1. I would define working capital as the difference between the current assets and the current liabilities an organization has at any particular moment. Working capital is a measurement tool that can help to determine how much liquid assets an organization has at its disposal to use for building growth.
On the other hand, if the working capital is in the negative it usually means that an organization’s debt outweighs its assets and this will prove to make growing a much more challenging endeavor. I would recommend trying to limit the amount of debt while keeping the liquid assets fluid so that the necessary funds for growth will be on hand. In this way, the Return on Capital (ROC) technique demonstrates the percentage figure that represents the amount of income over the amount of capital in a specified time period. The ROC determines whether or not the organization has the necessary financing and assets available to cover the shorter term earnings and cash flow for a working capital growth strategy.2. Cash management is an organizational strategy that focuses on how to utilize and invest its cash.
As opposed to physical assets such as property and goods, cash is money that is easily accessible either on hand or in the bank. Managing cash flow is crucial because it makes the day-to-day operations of the organization much more efficient and predictable over the long term.
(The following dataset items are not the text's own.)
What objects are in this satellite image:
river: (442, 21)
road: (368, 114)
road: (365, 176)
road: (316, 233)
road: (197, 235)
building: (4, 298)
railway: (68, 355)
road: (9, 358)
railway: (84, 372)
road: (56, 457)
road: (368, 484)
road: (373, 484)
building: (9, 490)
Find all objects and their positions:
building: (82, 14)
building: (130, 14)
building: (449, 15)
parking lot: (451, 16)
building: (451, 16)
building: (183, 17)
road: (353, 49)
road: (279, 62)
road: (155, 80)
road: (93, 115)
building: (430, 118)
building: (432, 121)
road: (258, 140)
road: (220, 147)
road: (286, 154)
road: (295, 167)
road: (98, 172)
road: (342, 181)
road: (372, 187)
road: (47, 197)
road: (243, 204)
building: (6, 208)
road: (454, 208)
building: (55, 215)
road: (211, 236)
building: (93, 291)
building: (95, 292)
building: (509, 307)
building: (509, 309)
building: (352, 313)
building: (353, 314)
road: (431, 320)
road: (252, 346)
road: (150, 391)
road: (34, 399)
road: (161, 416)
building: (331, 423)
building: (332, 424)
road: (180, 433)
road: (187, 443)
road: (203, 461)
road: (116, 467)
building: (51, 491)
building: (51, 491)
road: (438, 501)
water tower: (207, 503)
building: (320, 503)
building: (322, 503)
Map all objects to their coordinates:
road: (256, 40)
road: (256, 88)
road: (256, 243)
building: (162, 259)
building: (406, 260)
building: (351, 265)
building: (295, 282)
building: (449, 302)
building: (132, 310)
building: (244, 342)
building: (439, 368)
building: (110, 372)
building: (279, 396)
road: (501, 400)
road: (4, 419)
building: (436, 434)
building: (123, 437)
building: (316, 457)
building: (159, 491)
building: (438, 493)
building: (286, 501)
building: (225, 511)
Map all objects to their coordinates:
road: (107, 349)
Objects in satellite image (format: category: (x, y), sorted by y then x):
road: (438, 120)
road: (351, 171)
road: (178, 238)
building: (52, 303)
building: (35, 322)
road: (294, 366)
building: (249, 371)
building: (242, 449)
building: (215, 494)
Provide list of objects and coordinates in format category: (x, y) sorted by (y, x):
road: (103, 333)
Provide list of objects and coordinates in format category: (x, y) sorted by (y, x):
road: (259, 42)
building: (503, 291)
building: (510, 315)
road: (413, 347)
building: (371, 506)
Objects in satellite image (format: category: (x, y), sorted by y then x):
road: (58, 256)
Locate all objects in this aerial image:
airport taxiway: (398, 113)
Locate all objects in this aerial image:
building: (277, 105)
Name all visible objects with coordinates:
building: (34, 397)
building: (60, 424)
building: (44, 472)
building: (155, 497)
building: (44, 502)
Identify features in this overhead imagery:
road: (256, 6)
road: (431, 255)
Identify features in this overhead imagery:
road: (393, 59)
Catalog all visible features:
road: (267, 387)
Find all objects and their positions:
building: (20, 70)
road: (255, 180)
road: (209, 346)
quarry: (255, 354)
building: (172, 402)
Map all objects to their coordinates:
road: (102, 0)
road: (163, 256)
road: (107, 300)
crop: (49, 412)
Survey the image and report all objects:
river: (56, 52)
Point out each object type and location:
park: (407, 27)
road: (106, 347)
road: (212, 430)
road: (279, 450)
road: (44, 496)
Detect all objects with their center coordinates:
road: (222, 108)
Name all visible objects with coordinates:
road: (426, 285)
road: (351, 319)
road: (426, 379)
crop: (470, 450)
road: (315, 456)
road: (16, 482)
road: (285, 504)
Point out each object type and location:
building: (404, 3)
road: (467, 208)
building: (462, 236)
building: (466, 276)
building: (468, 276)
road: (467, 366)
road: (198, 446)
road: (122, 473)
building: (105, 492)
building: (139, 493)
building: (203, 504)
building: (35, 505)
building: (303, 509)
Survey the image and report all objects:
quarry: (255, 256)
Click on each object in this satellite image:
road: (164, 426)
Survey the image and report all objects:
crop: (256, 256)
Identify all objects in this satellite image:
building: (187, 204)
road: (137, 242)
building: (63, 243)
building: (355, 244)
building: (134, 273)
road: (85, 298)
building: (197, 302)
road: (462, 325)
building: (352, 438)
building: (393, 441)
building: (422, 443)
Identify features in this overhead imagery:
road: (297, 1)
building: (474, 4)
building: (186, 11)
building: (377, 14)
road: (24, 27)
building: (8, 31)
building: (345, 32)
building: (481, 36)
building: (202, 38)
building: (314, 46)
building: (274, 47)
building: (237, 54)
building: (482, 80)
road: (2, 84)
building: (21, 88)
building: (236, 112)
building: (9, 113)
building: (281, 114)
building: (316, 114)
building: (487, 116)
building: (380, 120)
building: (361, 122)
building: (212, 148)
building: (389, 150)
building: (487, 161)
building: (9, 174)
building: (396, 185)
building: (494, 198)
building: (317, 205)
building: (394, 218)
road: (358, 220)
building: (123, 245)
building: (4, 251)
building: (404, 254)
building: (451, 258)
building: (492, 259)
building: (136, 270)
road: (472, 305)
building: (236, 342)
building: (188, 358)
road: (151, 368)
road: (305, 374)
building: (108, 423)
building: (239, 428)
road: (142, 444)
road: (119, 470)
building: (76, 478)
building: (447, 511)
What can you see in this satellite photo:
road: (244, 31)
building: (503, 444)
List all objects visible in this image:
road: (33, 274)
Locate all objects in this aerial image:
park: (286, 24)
I would recommend a cash flow management strategy that is transparent and that provides better cash flow forecasts, optimizes your cash balances and compares your investment options.
I think maintaining a positive cash flow has been a priority for companies over the past several years, but the trend has shifted toward creating the greatest profit which does not necessarily mean maintaining a positive cash flow management strategy, as witnessed by the increasing debts and massive layoffs we are witnessing in the current economic crisis.